### WHAT TO DO
Quote the post below about the first draft of Mouse Cage in full, word for word.

### TEXT
Departing December

Hello, at the dawn of 2022. I hope your holidays have been well, and that your year ahead is looking if not outright hopeful, at least like something you can shape into something better.

My year ahead? That’s definitely a mix, some hopeful, some scary, but there’s a lot of room to sculpt it, and I’ve started work on that.

Firstly, the first draft of Mouse Cage/the Troy Thing is now done. It is, however, sloppy above and beyond my usual. Every time I glance through it I find sentences with missing words, for instance. This may be a result of my habit of writing with my eyes shut. (Sometimes it’s easier to picture and describe things that way!) But, yeah. It’s going to take some considerable work to shape up – and I’m not entirely sure what shape I want it to be in, yet.

As it stands, it’s around 170 000 words – almost, not quite, twice the length of Dog Country.

I could try and cut it down. I could try and expand on some parts of it and make it two (or even three) books. I am not sure which way would make something more like what I want to make. I’m also not sure about what to do with it – I am definitely intending to self publish it, but if it’s really long, maybe I should try and structure it into clearer sections. Then I could try posting the first section somewhere public – roughly covering my old City Mouse stories, which I posted publicly too – and save the other sections, largely new and the Dog Country stuff, for the book. That option does tempt me, but if anyone has opinions on that, feel free to drop a comment.

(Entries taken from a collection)
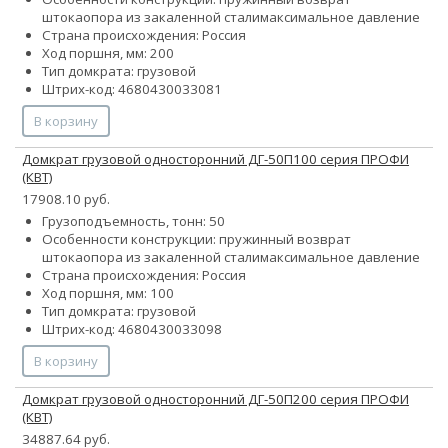
штока
опора из закаленной стали
максимальное давление
Страна происхождения: Россия
Ход поршня, мм: 200
Тип домкрата: грузовой
Штрих-код: 4680430033081
В корзину
Домкрат грузовой односторонний ДГ-50П100 серия ПРОФИ
(КВТ)
17908.10 руб.
Грузоподъемность, тонн: 50
Особенности конструкции:
пружинный возврат
штока
опора из закаленной стали
максимальное давление
Страна происхождения: Россия
Ход поршня, мм: 100
Тип домкрата: грузовой
Штрих-код: 4680430033098
В корзину
Домкрат грузовой односторонний ДГ-50П200 серия ПРОФИ
(КВТ)
34887.64 руб.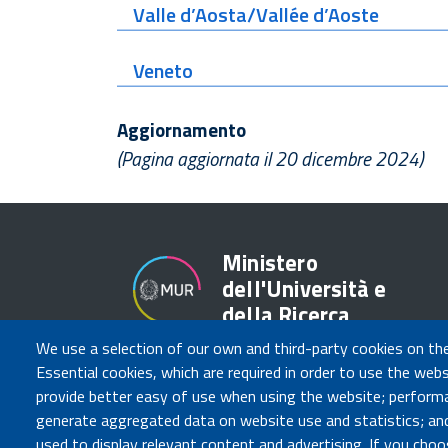
Valle d’Aosta/Vallée d’Aoste
Veneto
Aggiornamento
(Pagina aggiornata il 20 dicembre 2024)
Ministero
dell'Università e
della Ricerca
We use a selection of our own and third-party cookies on th
Essential cookies, which are required in order to use the webs
provide better easy of use when using the website; perform
generate aggregated data on website use and statistics; and
Governo Italiano
used to display relevant content and advertising. If you ch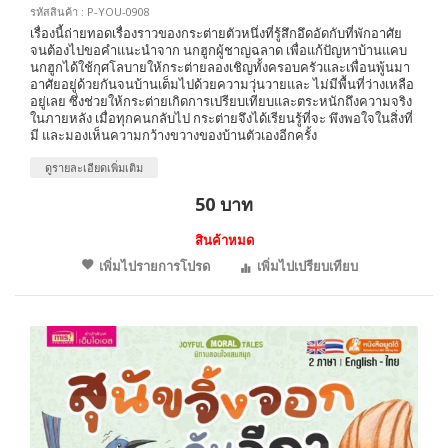
รหัสสินค้า : P-YOU-0908
เรื่องนี้ถ่ายทอดเรื่องราวของกระต่ายตัวหนึ่งที่รู้สึกอึดอัดกับที่พักอาศัย
จนต้องไปขอคำแนะนำจาก นกฮูกผู้ชาญฉลาด เพื่อแก้ปัญหาบ้านแคบ
นกฮูกได้ใช้กุศโลบายให้กระต่ายลองเชิญทั้งครอบครัวและเพื่อนพู้นมา
อาศัยอยู่ด้วยกันจนบ้านเต็มไปด้วยความวุ่นวายและ ไม่มีพื้นที่ว่างเหลือ
อยู่เลย ซึ่งช่วยให้กระต่ายเกิดการเปรียบเทียบและตระหนักถึงความจริง
ในภายหลัง เมื่อทุกคนกลับไป กระต่ายจึงได้เรียนรู้ที่จะ พึงพอใจในสิ่งที่
มี และมองเห็นความกว้างขวางของบ้านตัวเองอีกครั้ง
ดูรายละเอียดเพิ่มเติม
50 บาท
สินค้าหมด
เพิ่มไปรายการโปรด
เพิ่มไปเปรียบเทียบ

### SOLUTION BELOW
Departing December

Hello, at the dawn of 2022. I hope your holidays have been well, and that your year ahead is looking if not outright hopeful, at least like something you can shape into something better.

My year ahead? That’s definitely a mix, some hopeful, some scary, but there’s a lot of room to sculpt it, and I’ve started work on that.

Firstly, the first draft of Mouse Cage/the Troy Thing is now done. It is, however, sloppy above and beyond my usual. Every time I glance through it I find sentences with missing words, for instance. This may be a result of my habit of writing with my eyes shut. (Sometimes it’s easier to picture and describe things that way!) But, yeah. It’s going to take some considerable work to shape up – and I’m not entirely sure what shape I want it to be in, yet.

As it stands, it’s around 170 000 words – almost, not quite, twice the length of Dog Country.

I could try and cut it down. I could try and expand on some parts of it and make it two (or even three) books. I am not sure which way would make something more like what I want to make. I’m also not sure about what to do with it – I am definitely intending to self publish it, but if it’s really long, maybe I should try and structure it into clearer sections. Then I could try posting the first section somewhere public – roughly covering my old City Mouse stories, which I posted publicly too – and save the other sections, largely new and the Dog Country stuff, for the book. That option does tempt me, but if anyone has opinions on that, feel free to drop a comment.